For the project, students were challenged to develop a PechaKucha presentation that tells a story about an element of their identities.


"PechaKucha is a simple presentation format where you show 20 images, each for 20 seconds. The images advance automatically and you talk along to the images." - Pechakucha.org


Presentation topics range from architecture design to travel stories to self-reflections. Whatever the topic, PechaKucha challenges presenters through a concise and fast-paced format. We've challenged YEBO students to appropriate the PechaKucha style to tell a story of their identities.


Here are a couple of PechaKucha we used as inspiration:


My Optimism for Black Males

Mane Street


Our version of the PechaKucha looks a bit different and comes with some added challenges. First, we'll be using a six-slide format, at 10 seconds a slide. Also, students must incorporate in their presentations two photographs they personally took on a camera. Lastly, these images must represent two different styles of photography (more on this coming up).


Why use PechaKucha?


1) It helps us organize our thoughts and how we want to tell a story;

2) It forces us to pay attention to the language we're using, with an emphasis on being concise and clear;

3) It helps to show us the power of images and how every picture can tell a story.


Overall, our objectives are to help students surface elements of their identities by storytelling through photography and prose. We have a goal of building empathy through listening to each other's stories while identifying aspects of our identities that are important to us.

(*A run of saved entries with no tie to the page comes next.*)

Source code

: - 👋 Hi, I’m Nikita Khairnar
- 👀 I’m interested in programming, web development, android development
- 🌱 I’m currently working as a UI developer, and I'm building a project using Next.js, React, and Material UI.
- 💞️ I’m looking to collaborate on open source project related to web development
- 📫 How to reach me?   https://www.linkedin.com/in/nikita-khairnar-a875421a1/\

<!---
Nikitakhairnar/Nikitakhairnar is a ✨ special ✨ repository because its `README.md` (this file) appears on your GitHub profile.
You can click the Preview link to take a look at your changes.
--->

After watching samples of PechaKucha and learning about their project challenge, students partook in a photography workshop where they studied the fundamentals of three different styles of the craft: Portrait, Landscape and Black and White.


Check out some of their shots...



Our Learnings

  1. Voice shows up differently for different people. Provide multiple ways for students to offer feedback and contribute their thoughts. You'll find that pictures really do say a 1,000 words.

  2. It's not messy when kids "show out" their full selves; rather, it's complex. Embrace this complexity and lean in to the dynamic personalities of young people. As educators, we forget that we're working in human development. We build trust and a sense of belonging with young people by acknowledging the unique quarks of each student.

  3. As adults, we must do the work WITH our students. Never ask a child to do something you're not willing to do. We've said it before... model vulnerability.